Untuk asap yang berasal dari hotspot di Serawak, Semenanjung Malaysia dan Kalimantan Barat ini diperkirakan terakumulasi di perairan Laut Cina Selatan karena ada dorongan angin dari arah tenggara ke barat laut. Data dan fakta tersebut makin menjelaskan bahwa tidak terjadi asap lintas batas (transbondary haze) yang berasal dari karhutla di Indonesia.

Terkait hal tersebut, Dirjen Pengendalian Perubahan Iklim (PPI) KLHK Ruandha Agung Sugardiman juga menjelaskan bahwa karhutla di Indonesia pada 2019 masih normal.

"Apa yg terjadi di kita ini merupakan fluktuasi tahunan yang biasa terjadi di Indonesia, ini masih di bawah dari Business As Usual (BAU) yang biasa terjadi di Indonesia. Hal ini karena pemerintah Indonesia telah mengubah paradigma dari pemadaman menjadi pencegahan," ujar Ruandha.

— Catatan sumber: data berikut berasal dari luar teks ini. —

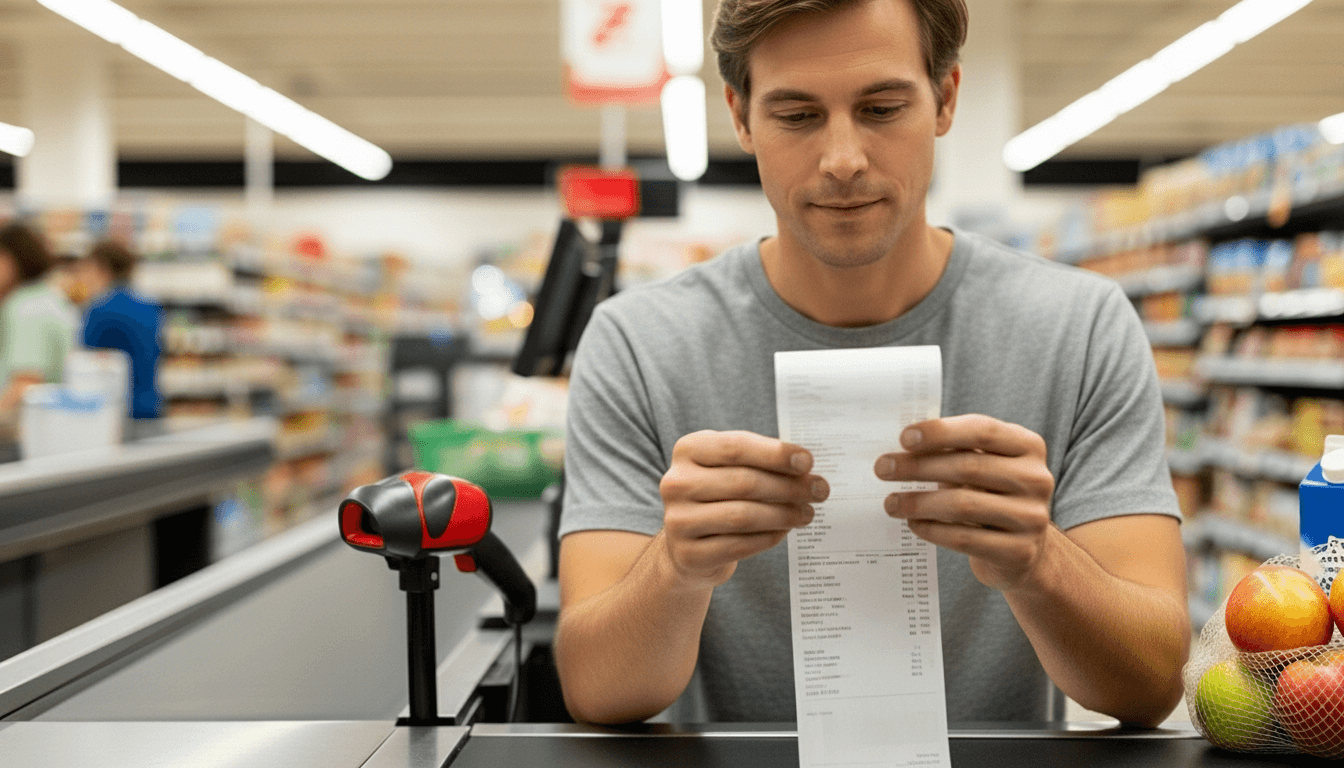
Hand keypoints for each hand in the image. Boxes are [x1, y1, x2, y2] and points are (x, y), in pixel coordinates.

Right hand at [659, 430, 827, 589]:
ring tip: (807, 513)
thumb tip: (805, 468)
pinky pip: (739, 545)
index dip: (775, 453)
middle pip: (743, 482)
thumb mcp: (730, 468)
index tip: (808, 462)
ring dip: (783, 514)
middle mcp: (676, 483)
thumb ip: (761, 461)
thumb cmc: (719, 495)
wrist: (688, 543)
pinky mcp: (688, 554)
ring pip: (742, 515)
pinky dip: (768, 537)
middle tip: (819, 490)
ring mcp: (678, 520)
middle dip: (788, 487)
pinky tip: (784, 531)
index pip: (736, 447)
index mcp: (687, 450)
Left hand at [874, 414, 1055, 590]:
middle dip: (918, 467)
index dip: (941, 432)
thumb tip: (901, 447)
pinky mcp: (1019, 552)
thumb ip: (954, 450)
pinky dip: (933, 530)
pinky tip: (913, 524)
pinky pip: (965, 539)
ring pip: (963, 505)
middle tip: (883, 469)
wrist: (1023, 550)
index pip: (982, 430)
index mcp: (1028, 446)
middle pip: (969, 467)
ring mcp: (1031, 517)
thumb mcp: (982, 465)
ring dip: (919, 502)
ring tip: (891, 502)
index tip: (904, 438)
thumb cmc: (991, 495)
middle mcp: (1036, 479)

3. Kondisi hotspot cukup tinggi pada Oktober hingga pertengahan November 2019 menandakan pengaruh musim kemarau lebih panjang

KLHK dan BMKG Pastikan Asap Karhutla di Negara ASEAN Ini Tak Menyebar  IDN Times/KLHK

Data KLHK sampai 31 Agustus 2019 menunjukkan luas areal lahan dan hutan yang terbakar seluas 328 ribu ha yang berarti 35 persen lebih rendah dari luas areal terbakar pada 2018 yang mencapai 510 ha. Luas areal terbakar 2019 itu terbagi di lahan gambut seluas 89 ribu dan di lahan tanah mineral seluas 239 ribu ha. Data tersebut mengonfirmasi bahwa perlindungan areal gambut di Indonesia lebih baik karena luas areal terbakar tidak didominasi pada areal gambut yang sulit dipadamkan, tetapi di tanah-tanah mineral yang relatif lebih mudah dipadamkan.

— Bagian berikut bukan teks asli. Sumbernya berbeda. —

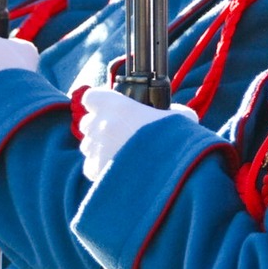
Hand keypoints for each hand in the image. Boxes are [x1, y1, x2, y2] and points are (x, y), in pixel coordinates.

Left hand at [77, 88, 197, 182]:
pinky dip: (99, 169)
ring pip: (87, 145)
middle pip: (87, 123)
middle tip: (117, 136)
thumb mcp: (180, 118)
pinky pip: (90, 166)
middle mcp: (102, 124)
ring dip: (98, 149)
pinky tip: (117, 170)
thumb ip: (173, 110)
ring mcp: (97, 147)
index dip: (99, 103)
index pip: (91, 97)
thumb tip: (175, 112)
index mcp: (116, 104)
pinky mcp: (97, 170)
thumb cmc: (176, 140)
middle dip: (98, 128)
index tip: (110, 110)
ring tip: (119, 155)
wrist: (173, 169)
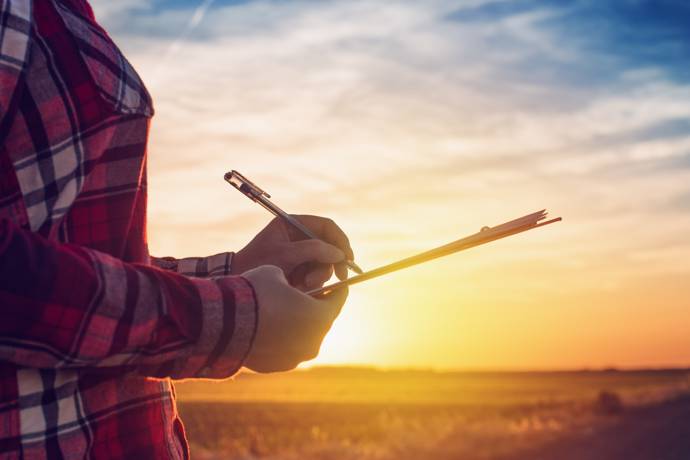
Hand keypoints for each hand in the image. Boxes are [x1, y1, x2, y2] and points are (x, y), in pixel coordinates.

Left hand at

BMKG menambahkan, kemudian untuk dua bulan ke depan jika Oktober hingga pertengahan November kondisi hotspot cukup tinggi, hal ini karena pengaruh musim kemarau yang lebih panjang. Namun demikian, BMKG bersama BNPB siap menciptakan hujan buatan karena bibit-bibit awan mulai ada. Di Riau dan Palembang, penciptaan hujan buatan sudah dilakukan. Adapun Kalimantan Barat menunggu terbentuknya bibit awan guna penyemaian garam untuk hujan buatan.

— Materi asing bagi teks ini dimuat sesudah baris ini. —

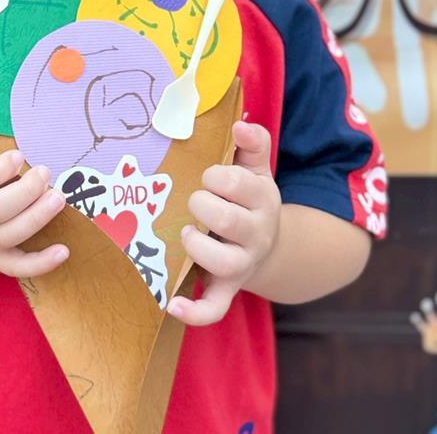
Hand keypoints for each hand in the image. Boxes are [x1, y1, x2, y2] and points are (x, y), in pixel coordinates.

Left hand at [166, 120, 280, 325]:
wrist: (266, 243)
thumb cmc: (248, 196)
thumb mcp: (255, 167)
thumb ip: (252, 142)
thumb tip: (240, 124)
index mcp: (262, 198)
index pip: (239, 184)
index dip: (216, 176)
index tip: (207, 174)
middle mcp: (256, 233)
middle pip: (229, 221)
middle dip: (204, 205)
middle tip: (194, 200)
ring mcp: (242, 264)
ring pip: (224, 263)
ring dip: (199, 248)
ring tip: (186, 234)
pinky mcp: (228, 288)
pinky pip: (215, 309)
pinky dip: (194, 311)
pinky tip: (170, 304)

Kegiatan modifikasi cuaca (TMC) dengan penciptaan hujan buatan hingga 6 September 2019 dilakukan 207 kali dengan jumlah garam yang ditaburkan mencapai 160.816 kg.

Adapun untuk penegakan hukum, KLHK bekerja sama dengan kepolisian RI  berupaya menegakkan hukum kepada perusahaan yang diduga lalai dalam menjaga arealnya dari kebakaran. Ada total 18 perusahaan yang disegel arealnya. Rinciannya, di Kalimantan Barat 10 perusahaan, Jambi 1 perusahaan, Riau 3 perusahaan, dan di Kalimantan Tengah 4 perusahaan.